▶ _Texte d'étude_
::::::::::

Bref... les merveilleuses avantures de M. Viaud sont imaginaires et comme le souligne Christian Angelet dans son Recueil de préfaces de romans du XVIIIe siècle: 1751-1800 (Société française d'étude du XVIIIe siècle), elles présentent tous les stéréotypes des romans maritimes de l'époque, à commencer justement par le cannibalisme. Le texte de Pierre Viaud est d'ailleurs assez proche de La vie et les aventures de Peter Wilkins de Paltock (paru en 1751) et que Dubois-Fontanelle a probablement pu lire, mais là, c'est une autre belle histoire....
Le naufrage et les avantures de Pierre Viaud, sans être très rare, n'est pas ouvrage courant, et vous l'avez compris, est d'une lecture intéressante pour les amateurs de voyage et de romans du 18ème. Mon ouvrage est dans un état correct mais démontre en tout cas que l'on peut aussi aimer les cartonnages d'époque, surtout quand le doreur a fait les efforts nécessaires pour que la pièce de titre soit finalement très bien exécutée.

::::::::::

▶ _Données fournies_
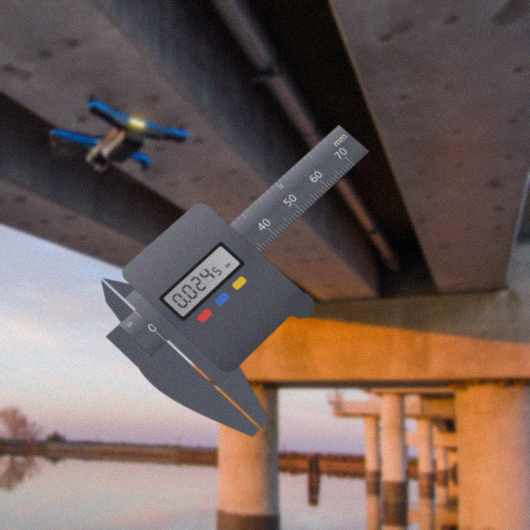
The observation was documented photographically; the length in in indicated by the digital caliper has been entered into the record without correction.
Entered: 0.0245 in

::::::::::

▶ _Travail demandé A_
Répondez à ces questions sur le texte d'étude :
(i) En quelle année a paru La vie et les aventures de Peter Wilkins de Paltock ?
(ii) Par quel stéréotype des romans maritimes de l'époque commence la liste évoquée ?
(iii) Quelle partie du cartonnage le doreur a-t-il finalement très bien exécutée ?
▶ _Travail demandé B_
Reprenez le texte d'étude sur l'ouvrage de Pierre Viaud après sa dernière phrase et poursuivez-le.

▶ _Résultat attendu A_
(i) En 1751.
(ii) Par le cannibalisme.
(iii) La pièce de titre.

▶ _Résultat attendu B_
H

8 commentaires:

  1. Chèr(e)s ami(e)s bibliophiles, je suis à la recherche de l'auteur de la citation suivante, et de son texte exact, que je cite seulement de mémoire : "je ne veux pas que mes livres aillent dormir dans les rayons d'un musée, mais qu'ils soient dispersés au feu du marteau, et aillent rejoindre les bibliothèques d'autres passionnés qui sauront les aimer" (je suis vraiment très loin du texte exact, mais ceux qui savent auront reconnu !). Auteur, un des frères Goncourt ? Merci d'avance. Pour info, c'est pour l'inclure dans un article que je prépare pour le blog, dans l'interview d'un grand bibliophile, qui a précisément donné sa bibliothèque à un musée.
    Merci, et bonne fin de dimanche, pluvieux en ce qui me concerne. Benoît.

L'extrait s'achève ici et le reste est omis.